■ **Records shown**:
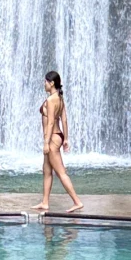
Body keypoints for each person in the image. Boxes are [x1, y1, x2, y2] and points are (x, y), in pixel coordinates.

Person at [32, 70, 85, 214]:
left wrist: (46, 142)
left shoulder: (51, 100)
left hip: (52, 138)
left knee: (61, 172)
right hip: (58, 136)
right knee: (46, 171)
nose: (44, 84)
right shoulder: (59, 98)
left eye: (45, 81)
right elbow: (64, 119)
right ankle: (45, 202)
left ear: (51, 83)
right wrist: (66, 138)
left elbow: (50, 123)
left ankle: (77, 202)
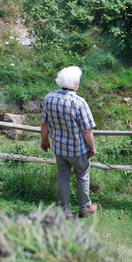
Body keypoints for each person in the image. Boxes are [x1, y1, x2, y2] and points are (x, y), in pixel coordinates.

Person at [40, 66, 98, 219]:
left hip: (59, 148)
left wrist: (44, 140)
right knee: (82, 175)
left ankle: (64, 211)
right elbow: (87, 131)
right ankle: (85, 208)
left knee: (62, 177)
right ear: (75, 84)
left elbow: (44, 124)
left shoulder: (49, 97)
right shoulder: (79, 102)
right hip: (77, 150)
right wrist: (92, 147)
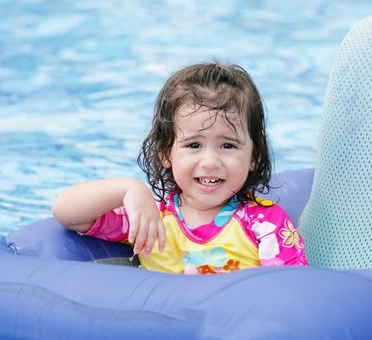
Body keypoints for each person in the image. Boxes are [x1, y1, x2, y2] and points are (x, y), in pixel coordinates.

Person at [52, 62, 308, 274]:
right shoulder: (151, 220)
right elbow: (67, 212)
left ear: (253, 156)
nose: (210, 161)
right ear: (166, 154)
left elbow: (286, 291)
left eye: (228, 146)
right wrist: (128, 189)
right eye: (194, 144)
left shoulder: (265, 223)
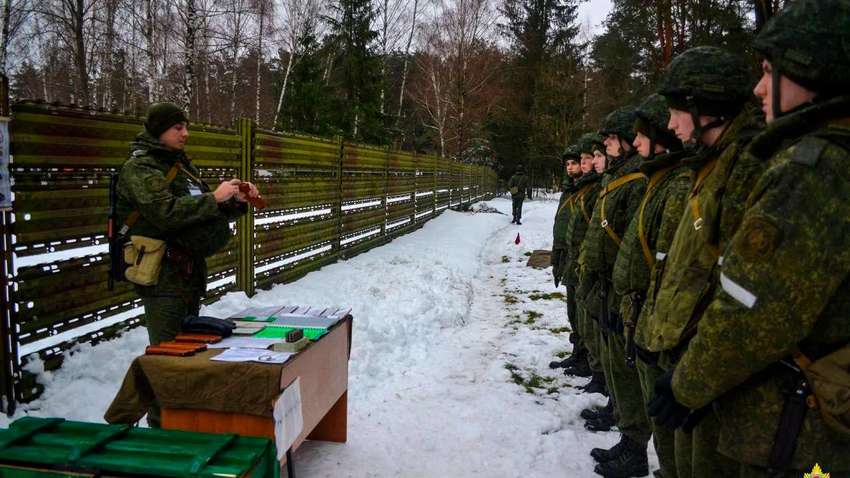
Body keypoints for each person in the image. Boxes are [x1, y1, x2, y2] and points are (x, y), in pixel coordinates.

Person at [653, 1, 850, 476]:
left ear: (813, 70)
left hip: (799, 428)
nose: (759, 88)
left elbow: (751, 306)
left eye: (769, 71)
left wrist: (688, 385)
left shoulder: (813, 170)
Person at [639, 46, 765, 478]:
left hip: (713, 368)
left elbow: (739, 289)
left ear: (705, 108)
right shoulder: (715, 164)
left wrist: (696, 376)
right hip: (693, 358)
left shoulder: (746, 165)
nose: (672, 125)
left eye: (676, 112)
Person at [117, 102, 259, 347]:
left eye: (186, 127)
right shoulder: (140, 168)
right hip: (162, 277)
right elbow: (165, 213)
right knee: (168, 353)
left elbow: (199, 213)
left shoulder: (181, 167)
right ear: (159, 129)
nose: (185, 133)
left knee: (188, 348)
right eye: (178, 127)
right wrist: (214, 197)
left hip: (188, 275)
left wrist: (234, 201)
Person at [608, 93, 690, 478]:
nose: (635, 142)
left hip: (657, 320)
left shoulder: (674, 185)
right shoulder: (658, 181)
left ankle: (641, 451)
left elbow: (672, 266)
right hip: (639, 310)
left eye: (642, 135)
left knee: (671, 431)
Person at [556, 135, 605, 381]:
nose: (572, 167)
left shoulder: (591, 190)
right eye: (569, 164)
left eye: (577, 162)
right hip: (570, 258)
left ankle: (591, 362)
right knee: (574, 312)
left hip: (583, 261)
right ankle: (579, 354)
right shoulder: (573, 190)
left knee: (585, 315)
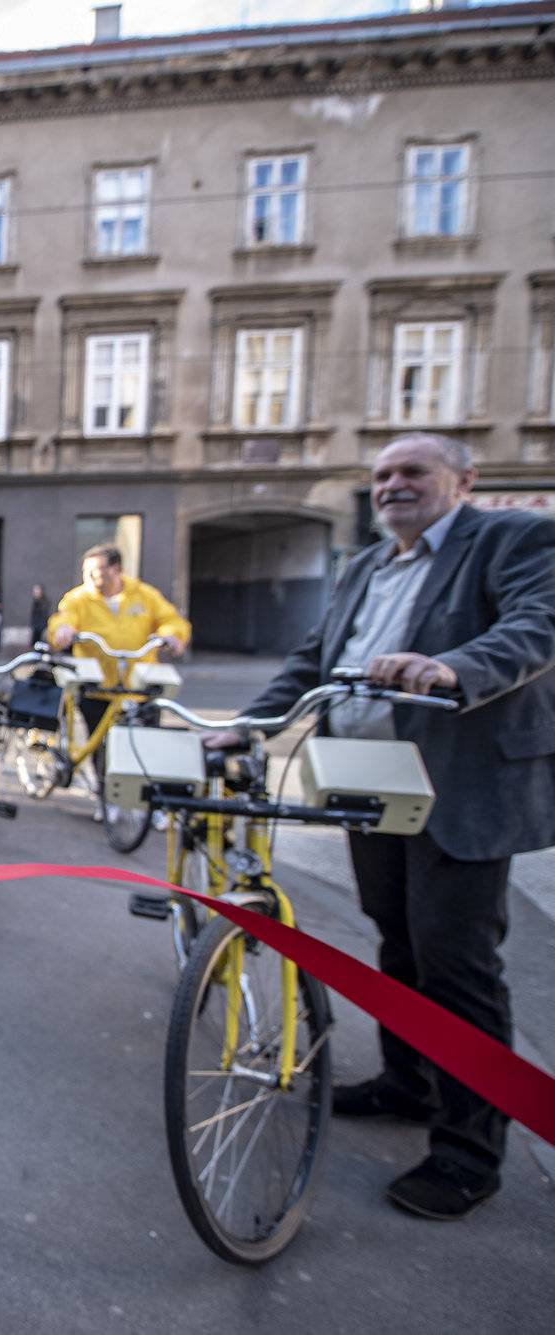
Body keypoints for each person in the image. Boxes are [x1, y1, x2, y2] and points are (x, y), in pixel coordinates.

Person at [203, 432, 555, 1221]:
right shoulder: (365, 564)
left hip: (458, 786)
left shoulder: (514, 536)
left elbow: (539, 625)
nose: (394, 485)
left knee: (457, 962)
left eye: (413, 472)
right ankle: (409, 1081)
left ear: (463, 479)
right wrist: (248, 725)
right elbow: (317, 658)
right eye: (383, 474)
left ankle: (468, 1152)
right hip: (367, 783)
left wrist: (456, 665)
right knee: (394, 937)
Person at [46, 543, 190, 814]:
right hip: (97, 684)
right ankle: (106, 798)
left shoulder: (144, 595)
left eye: (97, 571)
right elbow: (62, 619)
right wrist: (62, 631)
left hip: (137, 685)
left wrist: (172, 635)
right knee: (100, 746)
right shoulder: (78, 598)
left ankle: (146, 803)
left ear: (116, 570)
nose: (91, 578)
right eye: (87, 572)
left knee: (146, 743)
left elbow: (171, 619)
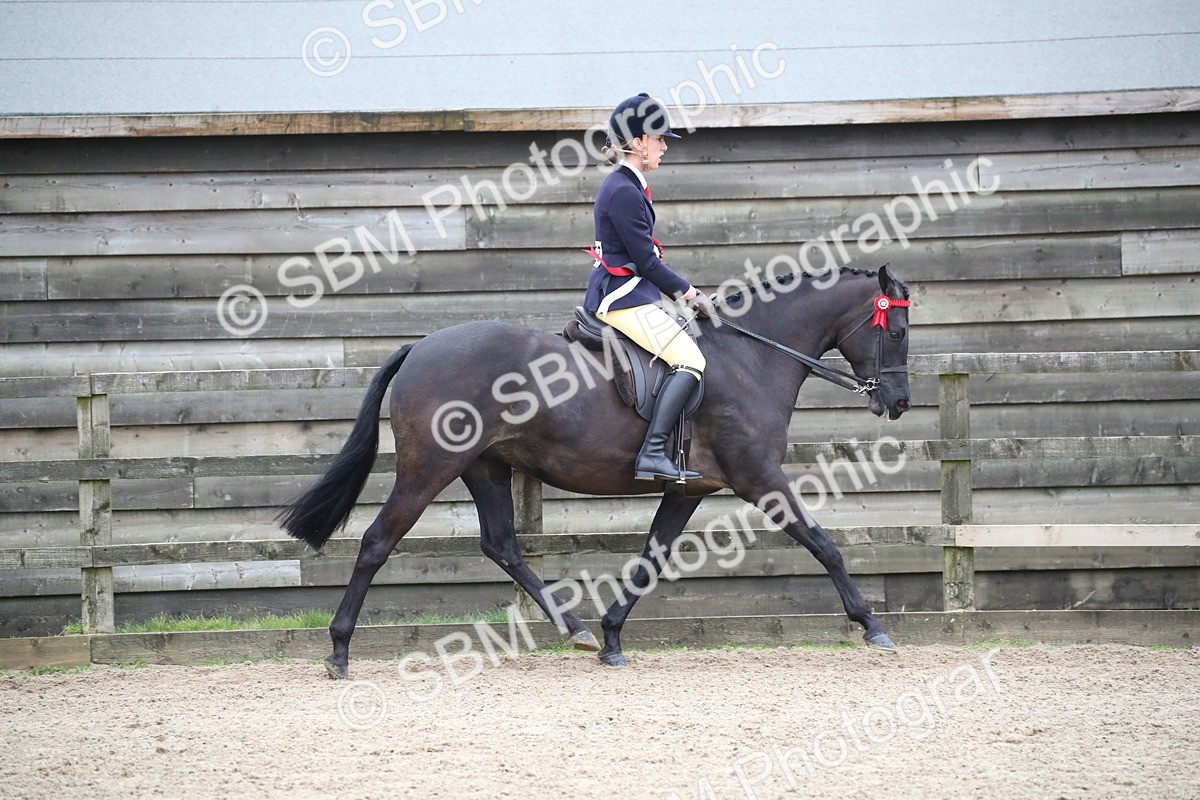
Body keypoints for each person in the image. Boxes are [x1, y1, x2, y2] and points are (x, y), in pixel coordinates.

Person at [583, 93, 712, 482]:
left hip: (632, 294)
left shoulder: (628, 185)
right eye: (659, 139)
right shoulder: (623, 190)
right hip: (621, 299)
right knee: (692, 361)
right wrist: (689, 293)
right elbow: (646, 261)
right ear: (638, 143)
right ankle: (653, 453)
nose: (665, 146)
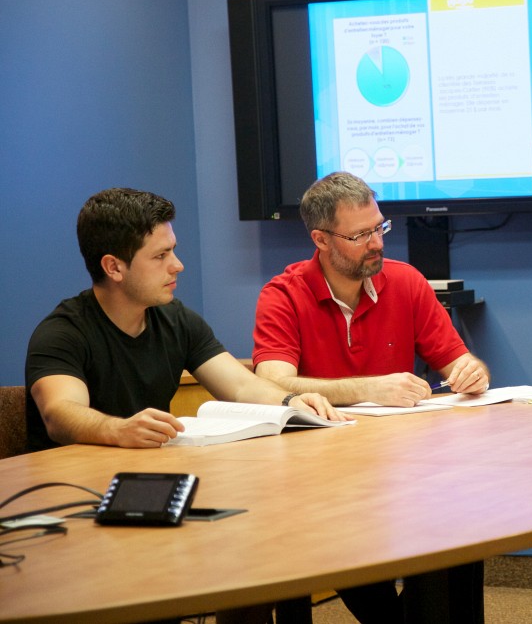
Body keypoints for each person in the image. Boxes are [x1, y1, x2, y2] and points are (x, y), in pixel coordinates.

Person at [250, 171, 490, 623]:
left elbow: (458, 361)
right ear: (321, 239)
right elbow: (272, 383)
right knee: (352, 541)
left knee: (459, 517)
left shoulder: (407, 281)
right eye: (360, 235)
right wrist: (367, 388)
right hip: (323, 477)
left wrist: (471, 372)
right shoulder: (283, 294)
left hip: (405, 466)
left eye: (380, 228)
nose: (377, 243)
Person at [25, 188, 348, 454]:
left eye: (173, 251)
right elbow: (60, 414)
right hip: (69, 483)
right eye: (160, 256)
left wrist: (292, 402)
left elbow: (240, 386)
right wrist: (118, 429)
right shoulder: (62, 333)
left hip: (145, 472)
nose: (177, 265)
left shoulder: (177, 320)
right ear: (114, 267)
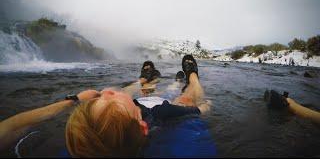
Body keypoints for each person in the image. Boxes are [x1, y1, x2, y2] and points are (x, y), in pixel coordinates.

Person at [0, 54, 213, 157]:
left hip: (134, 109)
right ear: (143, 127)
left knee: (129, 92)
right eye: (110, 98)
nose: (107, 92)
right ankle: (191, 77)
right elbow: (197, 110)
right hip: (161, 104)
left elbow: (7, 128)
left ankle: (144, 79)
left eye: (99, 99)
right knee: (183, 99)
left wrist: (74, 100)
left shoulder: (95, 142)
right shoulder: (159, 114)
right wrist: (202, 107)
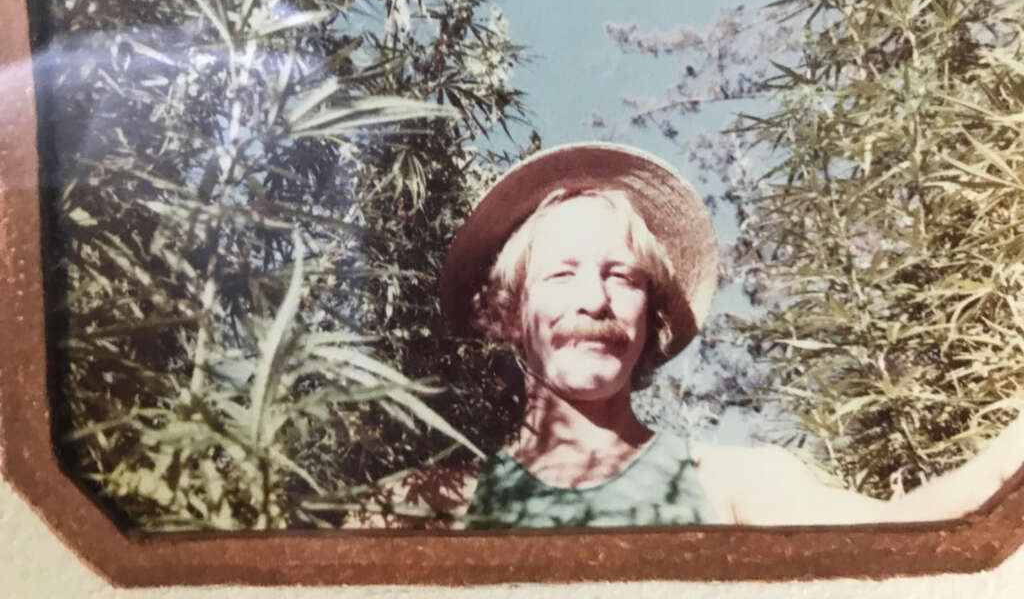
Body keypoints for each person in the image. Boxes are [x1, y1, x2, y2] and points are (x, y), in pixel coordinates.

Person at [376, 143, 1024, 529]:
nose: (596, 299)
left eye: (622, 277)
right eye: (562, 273)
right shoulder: (430, 505)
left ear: (651, 315)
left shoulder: (732, 485)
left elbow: (907, 541)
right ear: (508, 313)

■ **Task requirements**:
Word for word, retype the lines in the entries above that run from the one with "right shoulder: (151, 220)" through the one with "left wrist: (172, 635)". Both ends count; pictures do not.

■ **Solution to the problem**:
right shoulder: (151, 220)
right elbow: (67, 212)
left ear: (253, 156)
nose: (210, 161)
right ear: (166, 154)
left elbow: (286, 291)
left eye: (228, 146)
right wrist: (128, 189)
right eye: (194, 144)
left shoulder: (265, 223)
Body keypoints for each person in the image. Boxes are [x1, y1, x2, y2] and points are (x, y), in pixel coordinates.

Person at [653, 1, 850, 476]:
left ear: (813, 70)
left hip: (799, 428)
nose: (759, 88)
left elbow: (751, 306)
left eye: (769, 71)
left wrist: (688, 385)
left shoulder: (813, 170)
Person at [639, 46, 765, 478]:
left hip: (713, 368)
left elbow: (739, 289)
left ear: (705, 108)
right shoulder: (715, 164)
left wrist: (696, 376)
right hip: (693, 358)
left shoulder: (746, 165)
nose: (672, 125)
left eye: (676, 112)
Person at [117, 102, 259, 347]:
left eye: (186, 127)
right shoulder: (140, 168)
right hip: (162, 277)
right elbow: (165, 213)
right knee: (168, 353)
left elbow: (199, 213)
left shoulder: (181, 167)
right ear: (159, 129)
nose: (185, 133)
left knee: (188, 348)
right eye: (178, 127)
right wrist: (214, 197)
left hip: (188, 275)
left wrist: (234, 201)
Person at [608, 93, 690, 478]:
nose: (635, 142)
left hip: (657, 320)
left shoulder: (674, 185)
right shoulder: (658, 181)
left ankle: (641, 451)
left elbow: (672, 266)
right hip: (639, 310)
left eye: (642, 135)
left knee: (671, 431)
Person at [556, 135, 605, 381]:
nose: (572, 167)
left shoulder: (591, 190)
right eye: (569, 164)
left eye: (577, 162)
right hip: (570, 258)
left ankle: (591, 362)
right knee: (574, 312)
left hip: (583, 261)
right ankle: (579, 354)
right shoulder: (573, 190)
left knee: (585, 315)
Body keypoints for each person in the image. Boxes are [x1, y1, x2, y2] and points are (x, y), in pixel coordinates.

Person at [203, 432, 555, 1221]:
right shoulder: (365, 564)
left hip: (458, 786)
left shoulder: (514, 536)
left elbow: (539, 625)
nose: (394, 485)
left knee: (457, 962)
left eye: (413, 472)
right ankle: (409, 1081)
left ear: (463, 479)
right wrist: (248, 725)
right elbow: (317, 658)
right eye: (383, 474)
left ankle: (468, 1152)
right hip: (367, 783)
left wrist: (456, 665)
right knee: (394, 937)
Person at [46, 543, 190, 814]:
right hip: (97, 684)
right ankle: (106, 798)
left shoulder: (144, 595)
left eye: (97, 571)
right elbow: (62, 619)
right wrist: (62, 631)
left hip: (137, 685)
left wrist: (172, 635)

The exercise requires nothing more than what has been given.